[Stored data entries]
================================
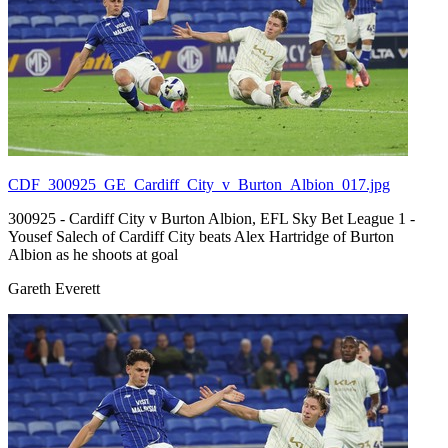
CDF_300925_GE_Cardiff_City_v_Burton_Albion_017.jpg
300925 - Cardiff City v Burton Albion, EFL Sky Bet League 1 -
Yousef Salech of Cardiff City beats Alex Hartridge of Burton
Albion as he shoots at goal
Gareth Everett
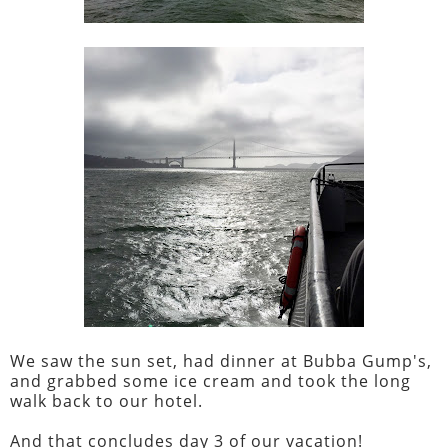
We saw the sun set, had dinner at Bubba Gump's,
and grabbed some ice cream and took the long
walk back to our hotel.
And that concludes day 3 of our vacation!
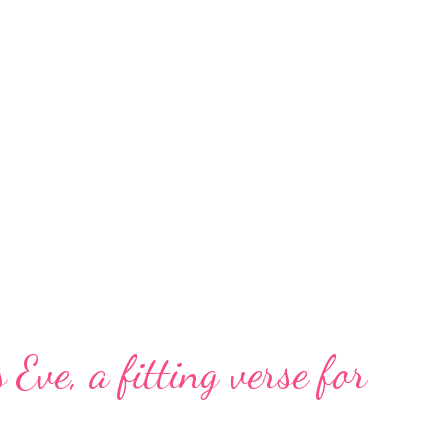
 Eve, a fitting verse for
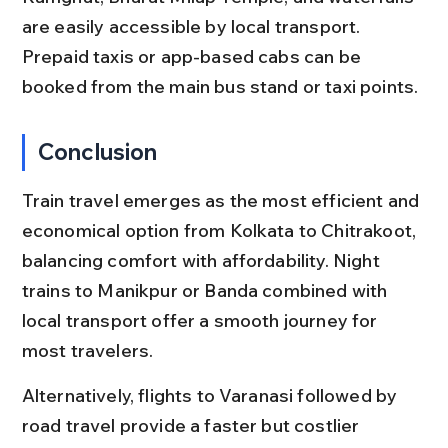
are easily accessible by local transport. 
Prepaid taxis or app-based cabs can be 
booked from the main bus stand or taxi points.
Conclusion
Train travel emerges as the most efficient and 
economical option from Kolkata to Chitrakoot, 
balancing comfort with affordability. Night 
trains to Manikpur or Banda combined with 
local transport offer a smooth journey for 
most travelers.
Alternatively, flights to Varanasi followed by 
road travel provide a faster but costlier 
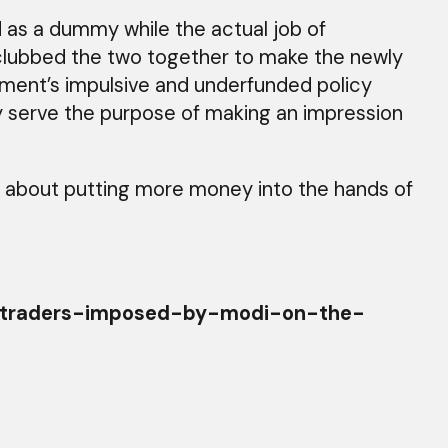
 as a dummy while the actual job of
clubbed the two together to make the newly
nment’s impulsive and underfunded policy
ely serve the purpose of making an impression
us about putting more money into the hands of
y-traders-imposed-by-modi-on-the-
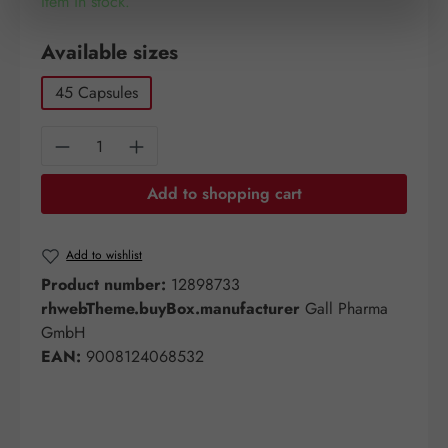
Item in stock.
Select
Available sizes
45 Capsules
Product Quantity: Enter the desired amount o
Add to shopping cart
Add to wishlist
Product number:
12898733
rhwebTheme.buyBox.manufacturer
Gall Pharma
GmbH
EAN:
9008124068532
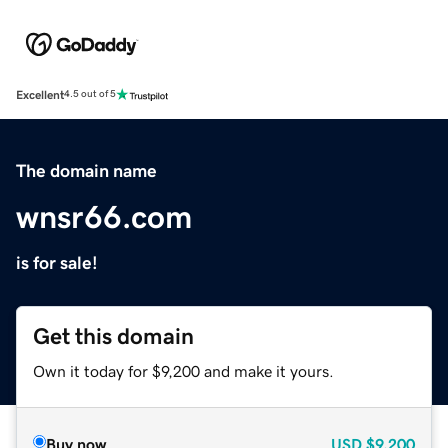
Excellent
4.5 out of 5
The domain name
wnsr66.com
is for sale!
Get this domain
Own it today for $9,200 and make it yours.
Buy now
USD
$9,200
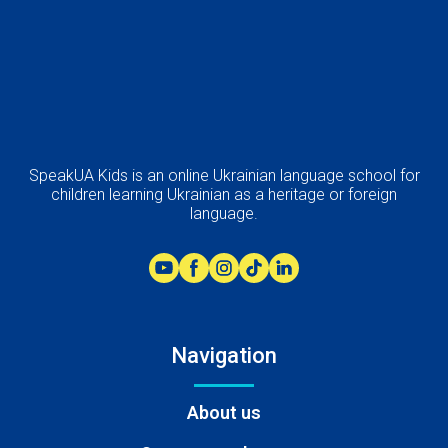
SpeakUA Kids is an online Ukrainian language school for
children learning Ukrainian as a heritage or foreign
language.
Navigation
About us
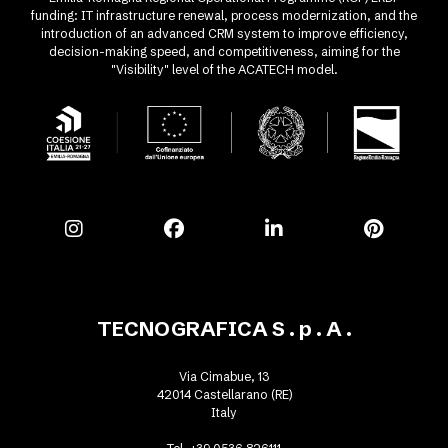
funding: IT infrastructure renewal, process modernization, and the
introduction of an advanced CRM system to improve efficiency,
decision-making speed, and competitiveness, aiming for the
"Visibility" level of the ACATECH model.
TECNOGRAFICA S . p . A .
Via Cimabue, 13
42014 Castellarano (RE)
Italy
================================
Line for line, output the entries above from the line with "And that concludes day 3 of our vacation!" to the line with "clubbed the two together to make the newly", both included, and nothing more. Skip pictures.

And that concludes day 3 of our vacation!
 Eve, a fitting verse for
are easily accessible by local transport. 
Prepaid taxis or app-based cabs can be 
booked from the main bus stand or taxi points.
Conclusion
Train travel emerges as the most efficient and 
economical option from Kolkata to Chitrakoot, 
balancing comfort with affordability. Night 
trains to Manikpur or Banda combined with 
local transport offer a smooth journey for 
most travelers.
Alternatively, flights to Varanasi followed by 
road travel provide a faster but costlier 
 as a dummy while the actual job of
clubbed the two together to make the newly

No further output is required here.